I am in the top set of my comprehensive and have been since Y7. I was disappointed but not all that surprised by my maths grade yesterday. If you told me at the beginning of the year that I would have got a 7, then I would be surprised because I've always worked really hard in Maths (especially in class), maybe even more so than any other subject. My wonderful teacher predicted me a 9 which was stupid, and I've always felt it was stupid. For our December mocks, we sat papers made up by the school instead of the ones released by Edexcel, which I got an 8 in overall. My teacher said the papers we sat were hard, but compared to the real exams, they weren't really. Nonetheless I felt firmly on track for an 8, maybe even a 9. I sat one of the sets of the mock papers (can't remember which one) for our March mock which my school marked as a 9. It was definitely not a 9, I barely completed the second paper because I was sick in the exam so I don't know what sort of fucked up boundaries the school used.

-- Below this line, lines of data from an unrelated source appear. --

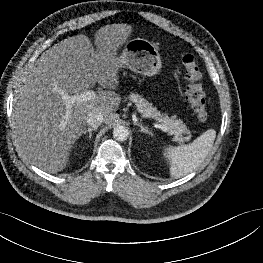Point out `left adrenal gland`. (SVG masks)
<instances>
[{
  "label": "left adrenal gland",
  "instance_id": "a2214340",
  "mask_svg": "<svg viewBox=\"0 0 263 263\" xmlns=\"http://www.w3.org/2000/svg\"><path fill=\"white\" fill-rule=\"evenodd\" d=\"M134 125H137L140 127V132L148 134L149 136H152V133L148 130V127H144L141 123L139 122H134Z\"/></svg>",
  "mask_w": 263,
  "mask_h": 263
}]
</instances>
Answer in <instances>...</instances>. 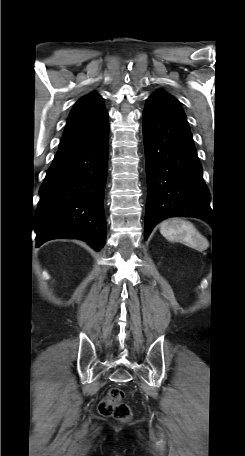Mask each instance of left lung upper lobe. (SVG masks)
I'll list each match as a JSON object with an SVG mask.
<instances>
[{"mask_svg": "<svg viewBox=\"0 0 245 456\" xmlns=\"http://www.w3.org/2000/svg\"><path fill=\"white\" fill-rule=\"evenodd\" d=\"M152 97H156V98H161V99H164V100H170V101H173L177 104H179V101L173 97L172 95H170L169 93L163 91V90H157L154 94L151 95Z\"/></svg>", "mask_w": 245, "mask_h": 456, "instance_id": "obj_1", "label": "left lung upper lobe"}]
</instances>
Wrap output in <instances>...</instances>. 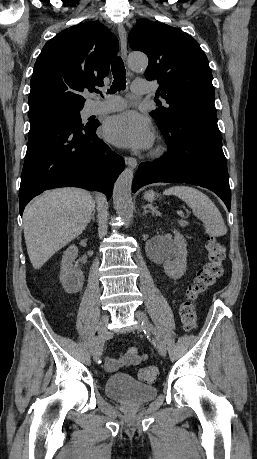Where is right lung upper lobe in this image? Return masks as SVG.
I'll return each instance as SVG.
<instances>
[{"mask_svg": "<svg viewBox=\"0 0 257 459\" xmlns=\"http://www.w3.org/2000/svg\"><path fill=\"white\" fill-rule=\"evenodd\" d=\"M118 47L117 37L98 22L74 25L57 34L36 60L30 82V113L83 107V92L103 85Z\"/></svg>", "mask_w": 257, "mask_h": 459, "instance_id": "cb5924a9", "label": "right lung upper lobe"}]
</instances>
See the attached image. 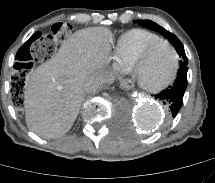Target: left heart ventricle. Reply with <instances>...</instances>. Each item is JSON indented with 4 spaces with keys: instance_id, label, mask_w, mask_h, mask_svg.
Masks as SVG:
<instances>
[{
    "instance_id": "obj_1",
    "label": "left heart ventricle",
    "mask_w": 215,
    "mask_h": 183,
    "mask_svg": "<svg viewBox=\"0 0 215 183\" xmlns=\"http://www.w3.org/2000/svg\"><path fill=\"white\" fill-rule=\"evenodd\" d=\"M174 61L173 51L165 44L158 45L136 67L139 82L147 87L164 83L172 74Z\"/></svg>"
}]
</instances>
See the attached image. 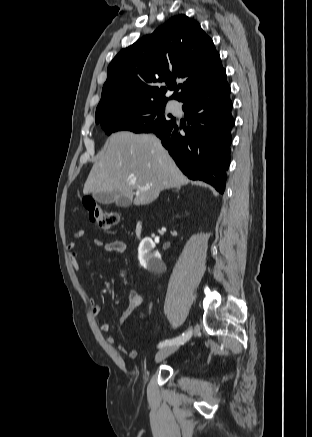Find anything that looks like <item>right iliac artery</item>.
I'll use <instances>...</instances> for the list:
<instances>
[{
    "instance_id": "82829eb1",
    "label": "right iliac artery",
    "mask_w": 312,
    "mask_h": 437,
    "mask_svg": "<svg viewBox=\"0 0 312 437\" xmlns=\"http://www.w3.org/2000/svg\"><path fill=\"white\" fill-rule=\"evenodd\" d=\"M191 335H192V330L190 329L187 332L183 333L182 335H180L174 339H170V340H166V341L161 342L158 347L162 348L164 346L172 345V344H183L184 342H186L187 340L190 339Z\"/></svg>"
}]
</instances>
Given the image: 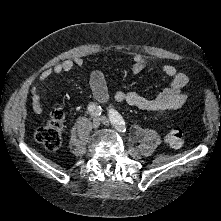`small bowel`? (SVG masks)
Masks as SVG:
<instances>
[{
    "label": "small bowel",
    "instance_id": "c3829d8e",
    "mask_svg": "<svg viewBox=\"0 0 221 221\" xmlns=\"http://www.w3.org/2000/svg\"><path fill=\"white\" fill-rule=\"evenodd\" d=\"M148 62L149 60L146 56L140 53L133 54L131 72H140ZM83 64L84 60L81 57H75L64 60L40 74L37 82L31 88L33 107L38 115H42L43 113L40 93L46 82L55 75L69 72L74 67H80ZM162 71L166 76L171 78V83L168 88L161 91L154 98H147L133 91H117L114 94L115 101L118 103H127L138 109L159 114L179 109L188 99L187 93L183 91L188 83V76L170 64L163 65ZM90 87L95 100L99 104H105L108 101L109 93L105 77L100 70H94L90 74Z\"/></svg>",
    "mask_w": 221,
    "mask_h": 221
}]
</instances>
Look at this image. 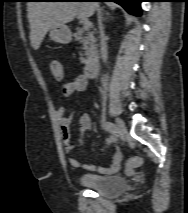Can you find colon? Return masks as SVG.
<instances>
[{
  "instance_id": "5ec220e1",
  "label": "colon",
  "mask_w": 188,
  "mask_h": 213,
  "mask_svg": "<svg viewBox=\"0 0 188 213\" xmlns=\"http://www.w3.org/2000/svg\"><path fill=\"white\" fill-rule=\"evenodd\" d=\"M50 70L53 74V76L56 79H62L63 78V68L61 63L58 60L52 59L49 62ZM142 163V158L139 156H134L130 158L126 162V172L127 173H132L134 172L135 168L139 166Z\"/></svg>"
}]
</instances>
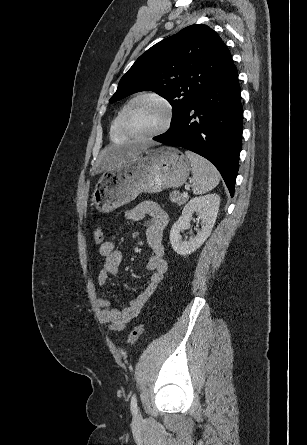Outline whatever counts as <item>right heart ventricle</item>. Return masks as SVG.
Returning <instances> with one entry per match:
<instances>
[{"label": "right heart ventricle", "mask_w": 307, "mask_h": 445, "mask_svg": "<svg viewBox=\"0 0 307 445\" xmlns=\"http://www.w3.org/2000/svg\"><path fill=\"white\" fill-rule=\"evenodd\" d=\"M112 140H129V136L124 127V113L121 111L113 120L110 128Z\"/></svg>", "instance_id": "e07e8e85"}]
</instances>
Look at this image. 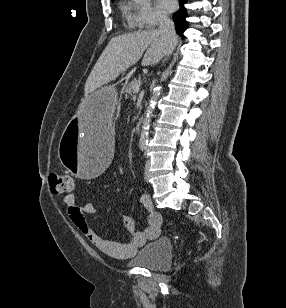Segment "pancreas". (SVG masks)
<instances>
[{
    "label": "pancreas",
    "instance_id": "cf45deb5",
    "mask_svg": "<svg viewBox=\"0 0 286 308\" xmlns=\"http://www.w3.org/2000/svg\"><path fill=\"white\" fill-rule=\"evenodd\" d=\"M137 85H140V81L134 79L132 82H130L124 89V92L128 95L134 94V89Z\"/></svg>",
    "mask_w": 286,
    "mask_h": 308
}]
</instances>
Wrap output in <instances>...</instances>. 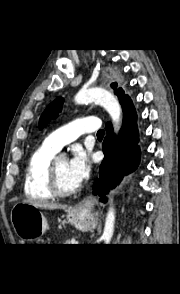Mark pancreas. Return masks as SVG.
Listing matches in <instances>:
<instances>
[{
	"instance_id": "obj_1",
	"label": "pancreas",
	"mask_w": 180,
	"mask_h": 294,
	"mask_svg": "<svg viewBox=\"0 0 180 294\" xmlns=\"http://www.w3.org/2000/svg\"><path fill=\"white\" fill-rule=\"evenodd\" d=\"M65 244H70V242H65Z\"/></svg>"
}]
</instances>
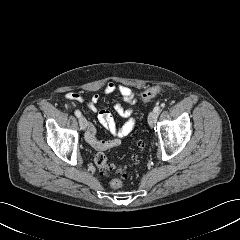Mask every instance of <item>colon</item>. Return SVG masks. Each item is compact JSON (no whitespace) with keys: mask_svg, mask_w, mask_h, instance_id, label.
Instances as JSON below:
<instances>
[{"mask_svg":"<svg viewBox=\"0 0 240 240\" xmlns=\"http://www.w3.org/2000/svg\"><path fill=\"white\" fill-rule=\"evenodd\" d=\"M161 89L159 87H150L144 90L141 94L142 101L149 102L153 100L159 93ZM95 164L103 173H109L113 168L109 164L107 157L103 153H98L94 158ZM118 173L120 177H115L111 180L110 185L114 189H119L123 185V179L128 175V169L126 167L119 168Z\"/></svg>","mask_w":240,"mask_h":240,"instance_id":"5ec220e1","label":"colon"}]
</instances>
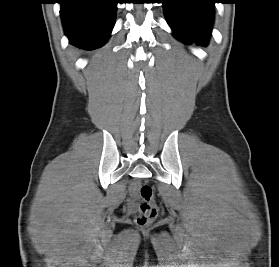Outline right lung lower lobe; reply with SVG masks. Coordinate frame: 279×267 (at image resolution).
<instances>
[{
    "mask_svg": "<svg viewBox=\"0 0 279 267\" xmlns=\"http://www.w3.org/2000/svg\"><path fill=\"white\" fill-rule=\"evenodd\" d=\"M69 41L86 50L100 48L114 26L117 0H60Z\"/></svg>",
    "mask_w": 279,
    "mask_h": 267,
    "instance_id": "1",
    "label": "right lung lower lobe"
}]
</instances>
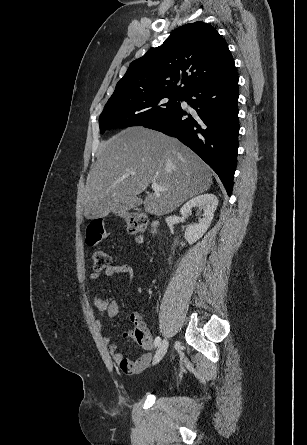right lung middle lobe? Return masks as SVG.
<instances>
[{"instance_id": "right-lung-middle-lobe-1", "label": "right lung middle lobe", "mask_w": 307, "mask_h": 445, "mask_svg": "<svg viewBox=\"0 0 307 445\" xmlns=\"http://www.w3.org/2000/svg\"><path fill=\"white\" fill-rule=\"evenodd\" d=\"M183 99V95L174 94L112 97L99 117L100 132L154 122L179 107Z\"/></svg>"}]
</instances>
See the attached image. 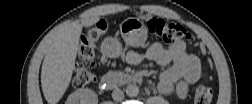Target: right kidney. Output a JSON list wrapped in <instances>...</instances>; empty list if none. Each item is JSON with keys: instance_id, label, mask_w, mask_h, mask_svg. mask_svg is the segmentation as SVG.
Returning a JSON list of instances; mask_svg holds the SVG:
<instances>
[{"instance_id": "1", "label": "right kidney", "mask_w": 252, "mask_h": 104, "mask_svg": "<svg viewBox=\"0 0 252 104\" xmlns=\"http://www.w3.org/2000/svg\"><path fill=\"white\" fill-rule=\"evenodd\" d=\"M97 102V95L91 89H79L67 98L68 104H96Z\"/></svg>"}]
</instances>
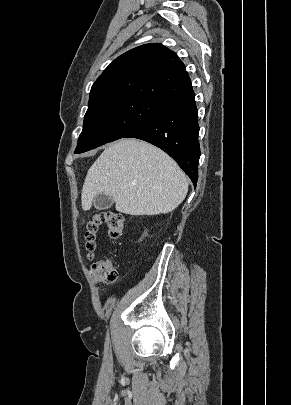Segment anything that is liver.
<instances>
[{
	"label": "liver",
	"instance_id": "1",
	"mask_svg": "<svg viewBox=\"0 0 291 405\" xmlns=\"http://www.w3.org/2000/svg\"><path fill=\"white\" fill-rule=\"evenodd\" d=\"M187 191L186 175L170 156L147 142L123 138L105 148L88 170L81 202L87 211L104 193L118 212L158 215L177 208Z\"/></svg>",
	"mask_w": 291,
	"mask_h": 405
}]
</instances>
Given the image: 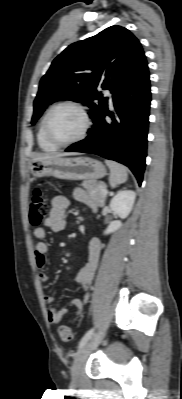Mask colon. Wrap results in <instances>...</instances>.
<instances>
[{
	"label": "colon",
	"mask_w": 182,
	"mask_h": 399,
	"mask_svg": "<svg viewBox=\"0 0 182 399\" xmlns=\"http://www.w3.org/2000/svg\"><path fill=\"white\" fill-rule=\"evenodd\" d=\"M29 221L34 227L44 222L48 215V204L44 192L40 188H36L30 198ZM58 335L64 342H71L74 338L71 328L67 325L58 327Z\"/></svg>",
	"instance_id": "colon-1"
}]
</instances>
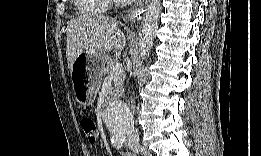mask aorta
I'll return each instance as SVG.
<instances>
[{
    "mask_svg": "<svg viewBox=\"0 0 261 156\" xmlns=\"http://www.w3.org/2000/svg\"><path fill=\"white\" fill-rule=\"evenodd\" d=\"M160 0L149 2L139 34L138 49L142 59L149 56L159 24ZM105 123L113 137L124 139L133 130L134 120L129 107L122 101L109 104L105 113Z\"/></svg>",
    "mask_w": 261,
    "mask_h": 156,
    "instance_id": "aorta-1",
    "label": "aorta"
}]
</instances>
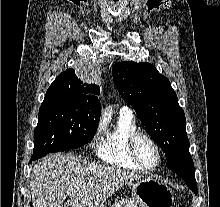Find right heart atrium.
<instances>
[{"label": "right heart atrium", "mask_w": 220, "mask_h": 207, "mask_svg": "<svg viewBox=\"0 0 220 207\" xmlns=\"http://www.w3.org/2000/svg\"><path fill=\"white\" fill-rule=\"evenodd\" d=\"M105 131V121L104 119H100L99 122L97 123L93 138H92V144L95 146L97 145L101 139L102 135Z\"/></svg>", "instance_id": "d8ad5b80"}]
</instances>
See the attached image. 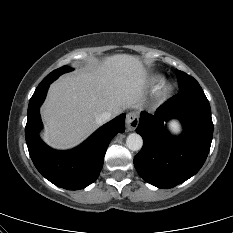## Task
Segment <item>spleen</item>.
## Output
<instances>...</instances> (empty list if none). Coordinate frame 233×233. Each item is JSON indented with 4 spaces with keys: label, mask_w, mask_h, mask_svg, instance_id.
I'll return each instance as SVG.
<instances>
[{
    "label": "spleen",
    "mask_w": 233,
    "mask_h": 233,
    "mask_svg": "<svg viewBox=\"0 0 233 233\" xmlns=\"http://www.w3.org/2000/svg\"><path fill=\"white\" fill-rule=\"evenodd\" d=\"M171 129H172L174 132H178V131L180 130L179 124H178L177 122L171 123Z\"/></svg>",
    "instance_id": "1"
}]
</instances>
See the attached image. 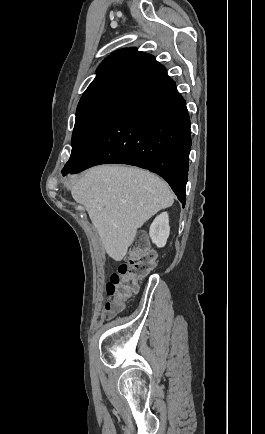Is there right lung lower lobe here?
Returning a JSON list of instances; mask_svg holds the SVG:
<instances>
[{
  "instance_id": "98d812e1",
  "label": "right lung lower lobe",
  "mask_w": 265,
  "mask_h": 434,
  "mask_svg": "<svg viewBox=\"0 0 265 434\" xmlns=\"http://www.w3.org/2000/svg\"><path fill=\"white\" fill-rule=\"evenodd\" d=\"M190 117L184 98L154 62L127 84L82 159L63 175L99 164H129L164 178L185 205Z\"/></svg>"
}]
</instances>
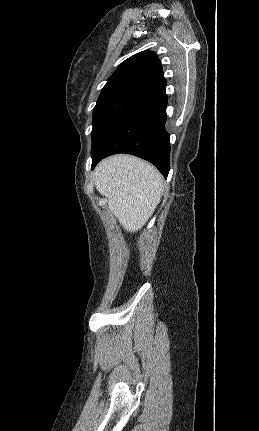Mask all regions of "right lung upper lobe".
I'll return each instance as SVG.
<instances>
[{"label": "right lung upper lobe", "instance_id": "obj_1", "mask_svg": "<svg viewBox=\"0 0 259 431\" xmlns=\"http://www.w3.org/2000/svg\"><path fill=\"white\" fill-rule=\"evenodd\" d=\"M138 82L152 92L166 86L162 65L152 51H142L126 59L111 75L102 91Z\"/></svg>", "mask_w": 259, "mask_h": 431}]
</instances>
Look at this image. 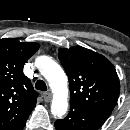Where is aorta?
Returning a JSON list of instances; mask_svg holds the SVG:
<instances>
[{"label":"aorta","mask_w":130,"mask_h":130,"mask_svg":"<svg viewBox=\"0 0 130 130\" xmlns=\"http://www.w3.org/2000/svg\"><path fill=\"white\" fill-rule=\"evenodd\" d=\"M36 67L48 81L53 92L51 113L54 117L62 118L68 110V79L62 68L50 57L39 56L35 61Z\"/></svg>","instance_id":"obj_1"}]
</instances>
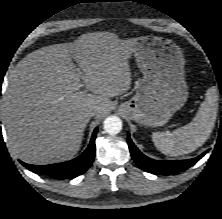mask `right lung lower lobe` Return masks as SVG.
Listing matches in <instances>:
<instances>
[{"mask_svg":"<svg viewBox=\"0 0 222 219\" xmlns=\"http://www.w3.org/2000/svg\"><path fill=\"white\" fill-rule=\"evenodd\" d=\"M98 128H96L92 134V138L90 141V144L88 145L87 149L77 158L62 162V163H56V164H50V165H30L26 164L22 161V165H24L27 169L47 175L56 179H71L75 178L84 172L90 167L92 164L95 152H96V145H95V139L97 134Z\"/></svg>","mask_w":222,"mask_h":219,"instance_id":"1","label":"right lung lower lobe"}]
</instances>
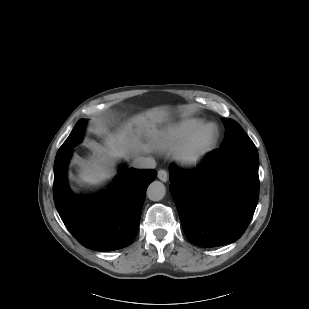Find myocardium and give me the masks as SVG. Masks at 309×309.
Masks as SVG:
<instances>
[{"mask_svg":"<svg viewBox=\"0 0 309 309\" xmlns=\"http://www.w3.org/2000/svg\"><path fill=\"white\" fill-rule=\"evenodd\" d=\"M205 134V139L198 143ZM219 136L220 131L215 123L209 122L199 125L177 147L175 152L177 161L187 168L200 165L214 149Z\"/></svg>","mask_w":309,"mask_h":309,"instance_id":"myocardium-1","label":"myocardium"}]
</instances>
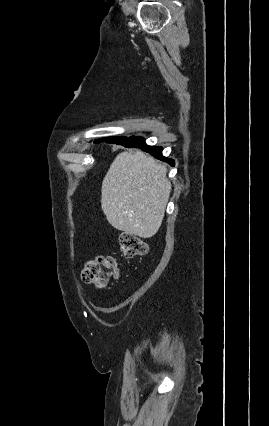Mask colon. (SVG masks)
Here are the masks:
<instances>
[{"label":"colon","mask_w":269,"mask_h":426,"mask_svg":"<svg viewBox=\"0 0 269 426\" xmlns=\"http://www.w3.org/2000/svg\"><path fill=\"white\" fill-rule=\"evenodd\" d=\"M119 244L125 257L132 258L147 253L148 246L143 238L128 232H120ZM122 270L117 260L110 255L97 256L86 261L82 269V280L95 286H105L110 279H119Z\"/></svg>","instance_id":"1"}]
</instances>
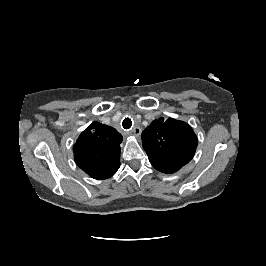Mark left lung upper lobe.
<instances>
[{
    "label": "left lung upper lobe",
    "mask_w": 266,
    "mask_h": 266,
    "mask_svg": "<svg viewBox=\"0 0 266 266\" xmlns=\"http://www.w3.org/2000/svg\"><path fill=\"white\" fill-rule=\"evenodd\" d=\"M142 141L152 166L167 174L186 165L197 148V137L190 125L172 118L154 120L142 132Z\"/></svg>",
    "instance_id": "1"
}]
</instances>
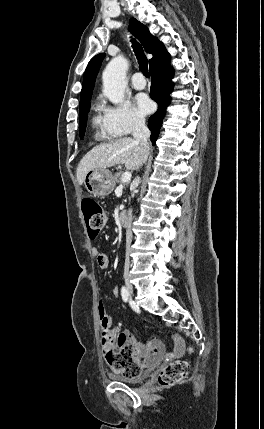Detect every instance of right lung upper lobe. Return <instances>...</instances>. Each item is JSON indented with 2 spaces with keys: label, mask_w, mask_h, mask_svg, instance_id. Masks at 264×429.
<instances>
[{
  "label": "right lung upper lobe",
  "mask_w": 264,
  "mask_h": 429,
  "mask_svg": "<svg viewBox=\"0 0 264 429\" xmlns=\"http://www.w3.org/2000/svg\"><path fill=\"white\" fill-rule=\"evenodd\" d=\"M129 29L141 42L145 51L153 55V58L149 60L150 66H152L164 53L167 52L164 45L149 32L145 25L135 18L130 19ZM104 57V53L94 56L86 68L81 90L80 106L90 103L95 79Z\"/></svg>",
  "instance_id": "cb5924a9"
}]
</instances>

The real Paper 1 comes round and it's very hard, but I found it not too much more difficult than the papers we sat in March and I thought I did a little better in it, so I didn't feel too bad. But Paper 2, that sucked ass and I cried. I forgot how to do quadratic sequences. Paper 3 went much better but I knew any chance of a 9 had gone although I didn't feel too bad about that because I always felt my prediction was overambitious anyway! I thought I could still get an 8 but then I went online and saw the predicted mark scheme and predicted grade boundaries everyone had come up with. Fuck. They were way higher than anything I had come across. If they were true (and a fair few of the predictions were spot on actually) then my chances of an 8 were also in danger.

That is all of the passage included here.